En février 2022, j’ai pressenti que la victime ultime de cette guerre serait « l’Europe » ; j’ai même écrit que la conséquence du conflit ne serait pas l’européanisation de l’Ukraine, mais l’ukrainisation de l’Europe (ukrajina signifie, dans les langues slaves, « périphérie » ou « terre de frontière »). Trois ans après, entre attentes élevées, incapacité d’auto-analyse et déficit inénarrable de réalisme, voici où nous en sommes : le centre névralgique du monde s’est inexorablement déplacé vers l’Est, l’Europe a perdu une occasion en or d’accepter qu’elle n’est qu’une modeste péninsule de la masse eurasiatique, et l’ingérence nord-américaine dans les affaires européennes est devenue un vestige de l’appareil impérial anglo-saxon.

Face à l’évidence que les équilibres issus du système géopolitique né de la Seconde Guerre mondiale étaient en train de se fissurer, et que le pendule de la politique nord-américaine commençait à basculer du côté de la fameuse doctrine Monroe, l’appareil bureaucratique oligarchique de Bruxelles s’est révélé incapable, intellectuellement et moralement, de produire autre chose que du « toujours plus de la même chose ».

Et voilà que Donald Trump revient sur la scène politique mondiale et abat la carte Tom Sawyer : avec un simple coup de téléphone à son homologue russe, la question des relations transatlantiques est recadrée dans le contexte du grand casse-tête des relations russo-sino-américaines. Le pion ukrainien a été sacrifié, le cavalier européen relégué dans un coin de l’échiquier, et le roi a roqué. La grande partie continue désormais, avec les bellicistes européens pusillanimes assis sur le banc des remplaçants.
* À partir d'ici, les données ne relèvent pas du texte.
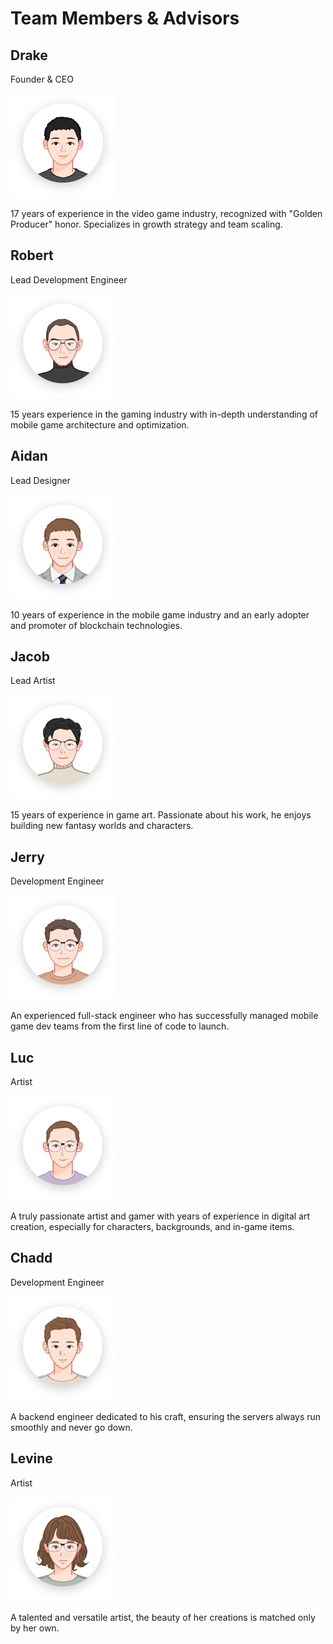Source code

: # Team Members & Advisors

## Drake

Founder & CEO

![](../.gitbook/assets/tu-pian-1.png)

17 years of experience in the video game industry, recognized with "Golden Producer" honor. Specializes in growth strategy and team scaling.

## Robert

Lead Development Engineer

![](../.gitbook/assets/tu-pian-2.jpg)

15 years experience in the gaming industry with in-depth understanding of mobile game architecture and optimization.

## Aidan

Lead Designer

![](../.gitbook/assets/tu-pian-3.jpg)

10 years of experience in the mobile game industry and an early adopter and promoter of blockchain technologies.

## Jacob

Lead Artist

![](../.gitbook/assets/tu-pian-4.jpg)

15 years of experience in game art. Passionate about his work, he enjoys building new fantasy worlds and characters.

## Jerry

Development Engineer

![](../.gitbook/assets/tu-pian-5.jpg)

An experienced full-stack engineer who has successfully managed mobile game dev teams from the first line of code to launch.

## Luc

Artist

![](../.gitbook/assets/tu-pian-6.jpg)

A truly passionate artist and gamer with years of experience in digital art creation, especially for characters, backgrounds, and in-game items.

## Chadd

Development Engineer

![](../.gitbook/assets/tu-pian-7.jpg)

A backend engineer dedicated to his craft, ensuring the servers always run smoothly and never go down.

## Levine

Artist

![](../.gitbook/assets/tu-pian-8.jpg)

A talented and versatile artist, the beauty of her creations is matched only by her own.

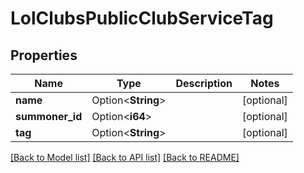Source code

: # LolClubsPublicClubServiceTag

## Properties

Name | Type | Description | Notes
------------ | ------------- | ------------- | -------------
**name** | Option<**String**> |  | [optional]
**summoner_id** | Option<**i64**> |  | [optional]
**tag** | Option<**String**> |  | [optional]

[[Back to Model list]](../README.md#documentation-for-models) [[Back to API list]](../README.md#documentation-for-api-endpoints) [[Back to README]](../README.md)



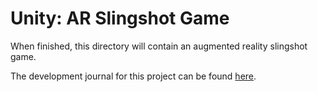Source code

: # Unity: AR Slingshot Game

When finished, this directory will contain an augmented reality slingshot game.

The development journal for this project can be found [here](development_journal.md).
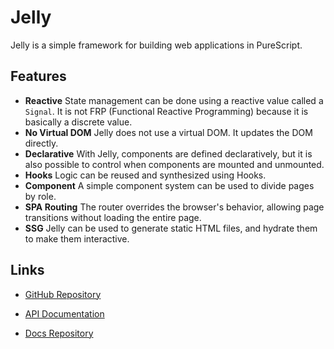# Jelly

Jelly is a simple framework for building web applications in PureScript.

## Features

- **Reactive**
  State management can be done using a reactive value called a `Signal`. It is not FRP (Functional Reactive Programming) because it is basically a discrete value.
- **No Virtual DOM**
  Jelly does not use a virtual DOM. It updates the DOM directly.
- **Declarative**
  With Jelly, components are defined declaratively, but it is also possible to control when components are mounted and unmounted.
- **Hooks**
  Logic can be reused and synthesized using Hooks.
- **Component**
  A simple component system can be used to divide pages by role.
- **SPA Routing**
  The router overrides the browser's behavior, allowing page transitions without loading the entire page.
- **SSG**
  Jelly can be used to generate static HTML files, and hydrate them to make them interactive.

## Links

- [GitHub Repository](https://github.com/yukikurage/purescript-jelly)
- [API Documentation](https://pursuit.purescript.org/packages/purescript-jelly)

- [Docs Repository](https://github.com/yukikurage/jelly-docs)
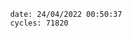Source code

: 

                date: 24/04/2022 00:50:37
                cycles: 71820

                         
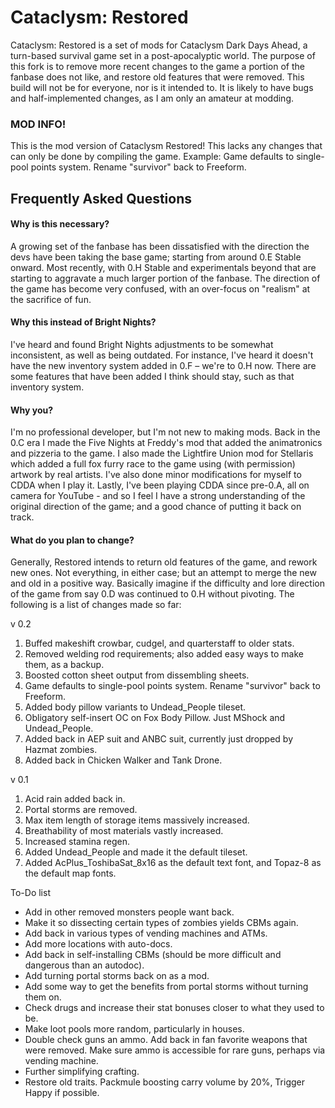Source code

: # Cataclysm: Restored

Cataclysm: Restored is a set of mods for Cataclysm Dark Days Ahead, a turn-based survival game set in a post-apocalyptic world.  The purpose of this fork is to remove more recent changes to the game a portion of the fanbase does not like, and restore old features that were removed.  This build will not be for everyone, nor is it intended to.  It is likely to have bugs and half-implemented changes, as I am only an amateur at modding.

### MOD INFO!
This is the mod version of Cataclysm Restored!  This lacks any changes that can only be done by compiling the game.  Example: Game defaults to single-pool points system.  Rename "survivor" back to Freeform.


## Frequently Asked Questions

#### Why is this necessary?

A growing set of the fanbase has been dissatisfied with the direction the devs have been taking the base game; starting from around 0.E Stable onward.  Most recently, with 0.H Stable and experimentals beyond that are starting to aggravate a much larger portion of the fanbase.  The direction of the game has become very confused, with an over-focus on "realism" at the sacrifice of fun.

#### Why this instead of Bright Nights?

I've heard and found Bright Nights adjustments to be somewhat inconsistent, as well as being outdated.  For instance, I've heard it doesn't have the new inventory system added in 0.F – we're to 0.H now.  There are some features that have been added I think should stay, such as that inventory system.

#### Why you?

I'm no professional developer, but I'm not new to making mods.  Back in the 0.C era I made the Five Nights at Freddy's mod that added the animatronics and pizzeria to the game.  I also made the Lightfire Union mod for Stellaris which added a full fox furry race to the game using (with permission) artwork by real artists.  I've also done minor modifications for myself to CDDA when I play it.  Lastly, I've been playing CDDA since pre-0.A, all on camera for YouTube - and so I feel I have a strong understanding of the original direction of the game; and a good chance of putting it back on track.

#### What do you plan to change?

Generally, Restored intends to return old features of the game, and rework new ones.  Not everything, in either case; but an attempt to merge the new and old in a positive way.  Basically imagine if the difficulty and lore direction of the game from say 0.D was continued to 0.H without pivoting.  The following is a list of changes made so far:


v 0.2

1. Buffed makeshift crowbar, cudgel, and quarterstaff to older stats.
2. Removed welding rod requirements; also added easy ways to make them, as a backup.
3. Boosted cotton sheet output from dissembling sheets.
4. Game defaults to single-pool points system.  Rename "survivor" back to Freeform.
5. Added body pillow variants to Undead_People tileset.
6. Obligatory self-insert OC on Fox Body Pillow. Just MShock and Undead_People.
7. Added back in AEP suit and ANBC suit, currently just dropped by Hazmat zombies.
8. Added back in Chicken Walker and Tank Drone.

v 0.1

1. Acid rain added back in.
2. Portal storms are removed.
3. Max item length of storage items massively increased.
4. Breathability of most materials vastly increased.
5. Increased stamina regen.
5. Added Undead_People and made it the default tileset.
6. Added AcPlus_ToshibaSat_8x16 as the default text font, and Topaz-8 as the default map fonts.

To-Do list

* Add in other removed monsters people want back.
* Make it so dissecting certain types of zombies yields CBMs again.
* Add back in various types of vending machines and ATMs.
* Add more locations with auto-docs.
* Add back in self-installing CBMs (should be more difficult and dangerous than an autodoc).
* Add turning portal storms back on as a mod.
* Add some way to get the benefits from portal storms without turning them on.
* Check drugs and increase their stat bonuses closer to what they used to be.
* Make loot pools more random, particularly in houses.
* Double check guns an ammo.  Add back in fan favorite weapons that were removed.  Make sure ammo is accessible for rare guns, perhaps via vending machine.
* Further simplifying crafting.
* Restore old traits.  Packmule boosting carry volume by 20%, Trigger Happy if possible.
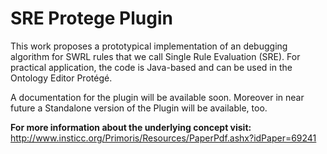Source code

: # SRE Protege Plugin
This work proposes a prototypical implementation of an debugging algorithm for SWRL rules that we call Single Rule Evaluation (SRE).
For practical application, the code is Java-based and can be used in the Ontology Editor Protégé.

A documentation for the plugin will be available soon. Moreover in near future a Standalone version of the Plugin will be available, too.

**For more information about the underlying concept visit:** http://www.insticc.org/Primoris/Resources/PaperPdf.ashx?idPaper=69241
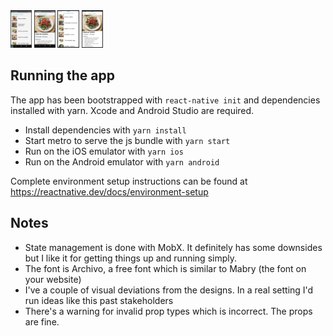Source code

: <img src="./screenshots/Android-List.png" height="60" >
<img src="./screenshots/Android-Detail.png" height="60" >
<img src="./screenshots/iOS-List.png" height="60" >
<img src="./screenshots/iOS-Detail.png" height="60" >

## Running the app

The app has been bootstrapped with `react-native init` and dependencies installed with yarn. Xcode and Android Studio are required.

- Install dependencies with
  `yarn install`
- Start metro to serve the js bundle with
  `yarn start`
- Run on the iOS emulator with
  `yarn ios`
- Run on the Android emulator with
  `yarn android`

Complete environment setup instructions can be found at https://reactnative.dev/docs/environment-setup

## Notes

- State management is done with MobX. It definitely has some downsides but I like it for getting things up and running simply.
- The font is Archivo, a free font which is similar to Mabry (the font on your website)
- I've a couple of visual deviations from the designs. In a real setting I'd run ideas like this past stakeholders
- There's a warning for invalid prop types which is incorrect. The props are fine.
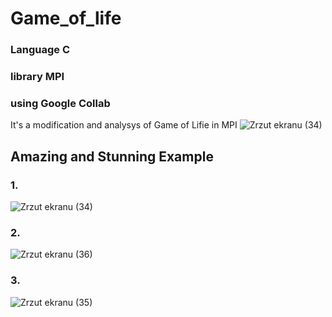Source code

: # Game_of_life


### Language C 
### library MPI
### using Google Collab
It's a modification and analysys of Game of Lifie in MPI 
![Zrzut ekranu (34)](https://user-images.githubusercontent.com/79966545/205510065-dd9dc062-1ad3-47bf-a0f1-33151ff617c2.png)



## Amazing and Stunning Example 
### 1.
![Zrzut ekranu (34)](https://user-images.githubusercontent.com/79966545/205510065-dd9dc062-1ad3-47bf-a0f1-33151ff617c2.png)
### 2.
![Zrzut ekranu (36)](https://user-images.githubusercontent.com/79966545/205510001-ff023e27-7873-441b-a731-31b6d5febe0b.png)
### 3.
![Zrzut ekranu (35)](https://user-images.githubusercontent.com/79966545/205510074-dbad8803-752d-45f3-b39d-8ec9ce3994a6.png)
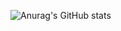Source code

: ![Anurag's GitHub stats](https://github-readme-stats.vercel.app/api?username=renanc8&count_private=true&show_icons=true)
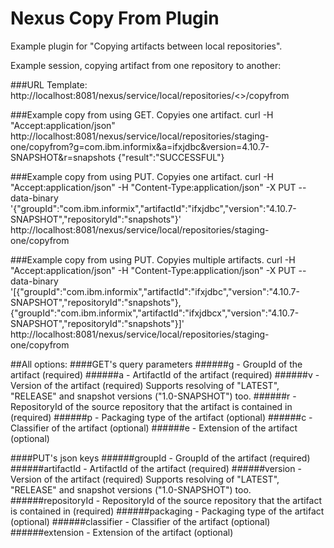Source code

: <!--

    Copyright (c) 2007-2014 Sonatype, Inc. All rights reserved.

    This program is licensed to you under the Apache License Version 2.0,
    and you may not use this file except in compliance with the Apache License Version 2.0.
    You may obtain a copy of the Apache License Version 2.0 at http://www.apache.org/licenses/LICENSE-2.0.

    Unless required by applicable law or agreed to in writing,
    software distributed under the Apache License Version 2.0 is distributed on an
    "AS IS" BASIS, WITHOUT WARRANTIES OR CONDITIONS OF ANY KIND, either express or implied.
    See the Apache License Version 2.0 for the specific language governing permissions and limitations there under.

-->
# Nexus Copy From Plugin

Example plugin for "Copying artifacts between local repositories".

Example session, copying artifact from one repository to another:

###URL Template: 
http://localhost:8081/nexus/service/local/repositories/<<targetRepository>>/copyfrom

###Example copy from using GET. Copyies one artifact.
curl -H "Accept:application/json" http://localhost:8081/nexus/service/local/repositories/staging-one/copyfrom?g=com.ibm.informix&a=ifxjdbc&version=4.10.7-SNAPSHOT&r=snapshots
{"result":"SUCCESSFUL"}

###Example copy from using PUT.  Copyies one artifact.
curl -H "Accept:application/json" -H "Content-Type:application/json" -X PUT --data-binary '{"groupId":"com.ibm.informix","artifactId":"ifxjdbc","version":"4.10.7-SNAPSHOT","repositoryId":"snapshots"}' http://localhost:8081/nexus/service/local/repositories/staging-one/copyfrom

###Example copy from using PUT.  Copyies multiple artifacts.
curl -H "Accept:application/json" -H "Content-Type:application/json" -X PUT --data-binary '[{"groupId":"com.ibm.informix","artifactId":"ifxjdbc","version":"4.10.7-SNAPSHOT","repositoryId":"snapshots"},{"groupId":"com.ibm.informix","artifactId":"ifxjdbcx","version":"4.10.7-SNAPSHOT","repositoryId":"snapshots"}]' http://localhost:8081/nexus/service/local/repositories/staging-one/copyfrom

##All options:
####GET's query parameters
######g - GroupId of the artifact (required) 
######a - ArtifactId of the artifact (required) 
######v - Version of the artifact (required) Supports resolving of "LATEST", "RELEASE" and snapshot versions ("1.0-SNAPSHOT") too. 
######r - RepositoryId of the source repository that the artifact is contained in (required) 
######p - Packaging type of the artifact (optional) 
######c - Classifier of the artifact (optional) 
######e - Extension of the artifact (optional) 

####PUT's json keys
######groupId - GroupId of the artifact (required) 
######artifactId - ArtifactId of the artifact (required) 
######version - Version of the artifact (required) Supports resolving of "LATEST", "RELEASE" and snapshot versions ("1.0-SNAPSHOT") too. 
######repositoryId - RepositoryId of the source repository that the artifact is contained in (required) 
######packaging - Packaging type of the artifact (optional) 
######classifier - Classifier of the artifact (optional) 
######extension - Extension of the artifact (optional) 
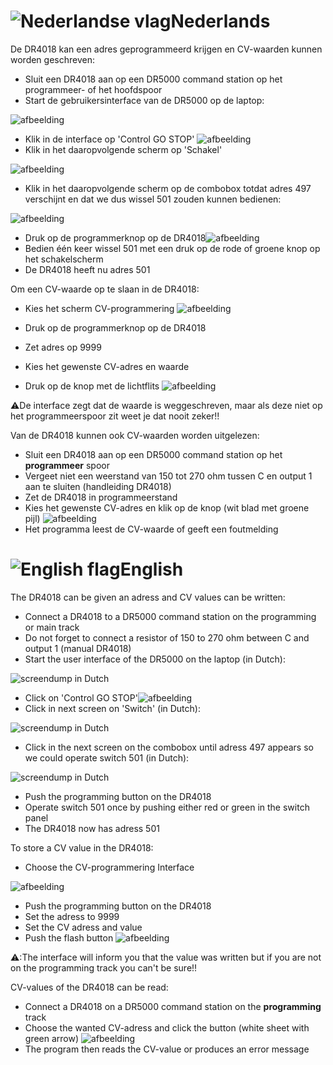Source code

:# ![Nederlandse vlag](../../images/nl.gif)Nederlands

De DR4018 kan een adres geprogrammeerd krijgen en CV-waarden kunnen worden geschreven:

* Sluit een DR4018 aan op een DR5000 command station op het programmeer- of het hoofdspoor
* Start de gebruikersinterface van de DR5000 op de laptop:

![afbeelding](./images/DR5000commandstationinterface.JPG)

* Klik in de interface op 'Control GO STOP' ![afbeelding](./images/DR5000GoStop.PNG)
* Klik in het daaropvolgende scherm op 'Schakel'

![afbeelding](./images/DriveSwitchSelect.png)

* Klik in het daaropvolgende scherm op de combobox totdat adres 497 verschijnt en dat we dus wissel 501 zouden kunnen bedienen:

![afbeelding](./images/SwitchAdress.png)

* Druk op de programmerknop op de DR4018![afbeelding](./images/DR4018ProgrammingButton.PNG)
* Bedien één keer wissel 501 met een druk op de rode of groene knop op het schakelscherm
* De DR4018 heeft nu adres 501

Om een CV-waarde op te slaan in de DR4018:

* Kies het scherm CV-programmering ![afbeelding](./images/WriteCV.PNG)

* Druk op de programmerknop op de DR4018
* Zet adres op 9999
* Kies het gewenste CV-adres en waarde
* Druk op de knop met de lichtflits ![afbeelding](./images/CV_programming_reading.png)



⚠️De interface zegt dat de waarde is weggeschreven, maar als deze niet op het programmeerspoor zit weet je dat nooit zeker!!

Van de DR4018 kunnen ook CV-waarden worden uitgelezen:

* Sluit een DR4018 aan op een DR5000 command station op het **programmeer** spoor
* Vergeet niet een weerstand van 150 tot 270 ohm tussen C en output 1 aan te sluiten (handleiding DR4018)
* Zet de DR4018 in programmeerstand
* Kies het gewenste CV-adres en klik op de knop (wit blad met groene pijl) ![afbeelding](./images/ReadCV.PNG)
* Het programma leest de CV-waarde of geeft een foutmelding


# ![English flag](../../images/gb.gif)English

The DR4018 can be given an adress and CV values can be written:

* Connect a DR4018 to a DR5000 command station on the programming or main track
* Do not forget to connect a resistor of 150 to 270 ohm between C and output 1 (manual DR4018)
* Start the user interface of the DR5000 on the laptop (in Dutch):

![screendump in Dutch](./images/DR5000commandstationinterface.JPG)

* Click on 'Control GO STOP'![afbeelding](./images/DR5000GoStop.PNG)
* Click in next screen on 'Switch' (in Dutch):

![screendump in Dutch](./images/DriveSwitchSelect.png)

* Click in the next screen on the combobox until adress 497 appears so we could operate switch 501 (in Dutch):

![screendump in Dutch](./images/SwitchAdress.png)

* Push the programming button on the DR4018
* Operate switch 501 once by pushing either red or green in the switch panel
* The DR4018 now has adress 501

To store a CV value in the DR4018:

* Choose the CV-programmering Interface

![afbeelding](./images/CV_programming_reading.png)

* Push the programming button on the DR4018
* Set the adress to 9999
* Set the CV adress and value
* Push the flash button ![afbeelding](./images/WriteCV.PNG)



⚠️:The interface will inform you that the value was written but if you are not on the programming track you can't be sure!!

CV-values of the DR4018 can be read:

* Connect a DR4018 on a DR5000 command station on the **programming** track
* Choose the wanted CV-adress and click the button (white sheet with green arrow) ![afbeelding](./images/ReadCV.PNG)
* The program then reads the CV-value or produces an error message
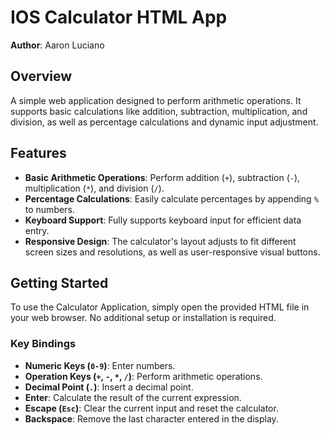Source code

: # IOS Calculator HTML App

**Author**: Aaron Luciano

## Overview

A simple web application designed to perform arithmetic operations. It supports basic calculations like addition, subtraction, multiplication, and division, as well as percentage calculations and dynamic input adjustment.

## Features

- **Basic Arithmetic Operations**: Perform addition (`+`), subtraction (`-`), multiplication (`*`), and division (`/`).
- **Percentage Calculations**: Easily calculate percentages by appending `%` to numbers.
- **Keyboard Support**: Fully supports keyboard input for efficient data entry.
- **Responsive Design**: The calculator's layout adjusts to fit different screen sizes and resolutions, as well as user-responsive visual buttons.

## Getting Started

To use the Calculator Application, simply open the provided HTML file in your web browser. No additional setup or installation is required.

### Key Bindings

- **Numeric Keys (`0-9`)**: Enter numbers.
- **Operation Keys (`+`, `-`, `*`, `/`)**: Perform arithmetic operations.
- **Decimal Point (`.`)**: Insert a decimal point.
- **Enter**: Calculate the result of the current expression.
- **Escape (`Esc`)**: Clear the current input and reset the calculator.
- **Backspace**: Remove the last character entered in the display.
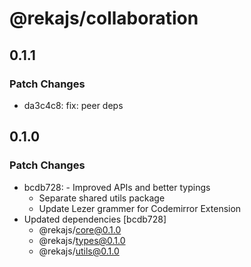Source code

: # @rekajs/collaboration

## 0.1.1

### Patch Changes

- da3c4c8: fix: peer deps

## 0.1.0

### Patch Changes

- bcdb728: - Improved APIs and better typings
  - Separate shared utils package
  - Update Lezer grammer for Codemirror Extension
- Updated dependencies [bcdb728]
  - @rekajs/core@0.1.0
  - @rekajs/types@0.1.0
  - @rekajs/utils@0.1.0
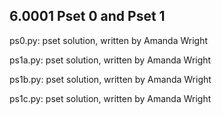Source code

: ## 6.0001 Pset 0 and Pset 1

ps0.py: pset solution, written by Amanda Wright

ps1a.py: pset solution, written by Amanda Wright

ps1b.py: pset solution, written by Amanda Wright

ps1c.py: pset solution, written by Amanda Wright
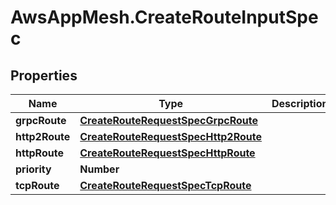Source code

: # AwsAppMesh.CreateRouteInputSpec

## Properties

Name | Type | Description | Notes
------------ | ------------- | ------------- | -------------
**grpcRoute** | [**CreateRouteRequestSpecGrpcRoute**](CreateRouteRequestSpecGrpcRoute.md) |  | [optional] 
**http2Route** | [**CreateRouteRequestSpecHttp2Route**](CreateRouteRequestSpecHttp2Route.md) |  | [optional] 
**httpRoute** | [**CreateRouteRequestSpecHttpRoute**](CreateRouteRequestSpecHttpRoute.md) |  | [optional] 
**priority** | **Number** |  | [optional] 
**tcpRoute** | [**CreateRouteRequestSpecTcpRoute**](CreateRouteRequestSpecTcpRoute.md) |  | [optional] 


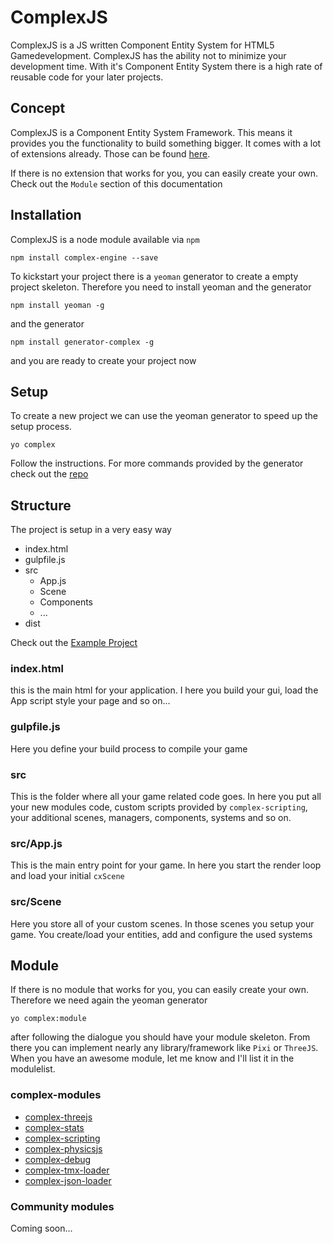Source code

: # ComplexJS

ComplexJS is a JS written Component Entity System for HTML5 Gamedevelopment.
ComplexJS has the ability not to minimize your development time.
With it's Component Entity System there is a high rate of reusable code for your later projects.

## Concept
ComplexJS is a Component Entity System Framework. This means it provides you the functionality to build something bigger. It comes
with a lot of extensions already. Those can be found [here](https://github.com/complexjs).

If there is no extension that works for you, you can easily create your own. Check out the `Module` section of this documentation

## Installation

ComplexJS is a node module available via `npm`

    npm install complex-engine --save

To kickstart your project there is a `yeoman` generator to create a
empty project skeleton.
Therefore you need to install yeoman and the generator

    npm install yeoman -g

and the generator

    npm install generator-complex -g

and you are ready to create your project now

## Setup

To create a new project we can use the yeoman generator to speed up
the setup process.

    yo complex

Follow the instructions.
For more commands provided by the generator check out the
[repo](https://github.com/complexjs/generator-complex)

## Structure

The project is setup in a very easy way

- index.html
- gulpfile.js
- src
    - App.js
    - Scene
    - Components
    - ...
- dist

Check out the [Example Project](https://github.com/faebeee/complex-lab)

### index.html
this is the main html for your application. I here you build your gui,
load the App script style your page and so on...

### gulpfile.js
Here you define your build process to compile your game

### src
This is the folder where all your game related code goes. In here you
put all your new modules code, custom scripts provided by `complex-scripting`, your additional scenes, managers, components, systems and so on.

### src/App.js
This is the main entry point for your game. In here you start
the render loop and load your initial `cxScene`

### src/Scene
Here you store all of your custom scenes. In those scenes you
setup your game. You create/load your entities, add and configure
the used systems

## Module

If there is no module that works for you, you can easily create your own.
Therefore we need again the yeoman generator

    yo complex:module

after following the dialogue you should have your module skeleton.
From there you can implement nearly any library/framework like `Pixi` or `ThreeJS`. When you have an awesome module, let me know and I'll list it in the modulelist.

### complex-modules
- [complex-threejs](https://github.com/complexjs/complex-threejs)
- [complex-stats](https://github.com/complexjs/complex-stats)
- [complex-scripting](https://github.com/complexjs/complex-scripting)
- [complex-physicsjs](https://github.com/complexjs/complex-physicsjs)
- [complex-debug](https://github.com/complexjs/complex-debug)
- [complex-tmx-loader](https://github.com/complexjs/complex-tmx-loader)
- [complex-json-loader](https://github.com/complexjs/complex-json-loader)

### Community modules
Coming soon...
Il existe une expression populaire en Russie, dont l’origine se trouve dans la comédie de Gogol L’Inspecteur général : англичанка гадит, que l’on peut traduire par « l’Anglaise chie ». Elle renvoie, en substance, à l’idée largement répandue selon laquelle les étrangers sont toujours la cause des problèmes russes. À la fin du XIXe siècle, « l’Anglaise » désignait la reine Victoria, et l’expression suggérait que la Grande-Bretagne recourait aux bons ou mauvais offices des Turcs et des Français pour atteindre ses objectifs stratégiques et empiéter sur les zones d’influence de l’Empire russe.

Selon l’historien Alexander Dolinin, cette expression, comme d’autres du même type, fait écho à un thème récurrent de la pensée philosophique russe : celui de la décadence de l’Occident. Depuis au moins la guerre de Crimée au milieu du XIXe siècle, les courants anglophobes en Russie se nourrissent, en miroir, de la russophobie britannique. Il n’est donc pas surprenant que, du point de vue du Kremlin, la guerre en Ukraine soit perçue, en grande partie, comme un projet machiavélique britannique, dans lequel tant l’Union européenne que les États-Unis auraient été stupidement entraînés. Il n’est pas étonnant non plus que l’arrivée de Donald Sawyer Trump à la Maison-Blanche soit perçue avec soulagement, comme le signe que la résurgence de l’anglophobie inhérente à l’identité américaine depuis l’indépendance pourrait temporairement geler les éternelles ambitions territoriales anglo-européennes face à la Russie.

Devant ce grand recadrage, je jure que je ne serais pas surpris si quelqu’un venait me dire que les États-Unis pourraient rejoindre les BRICS et que l’Union européenne cesserait d’exister avant 2030.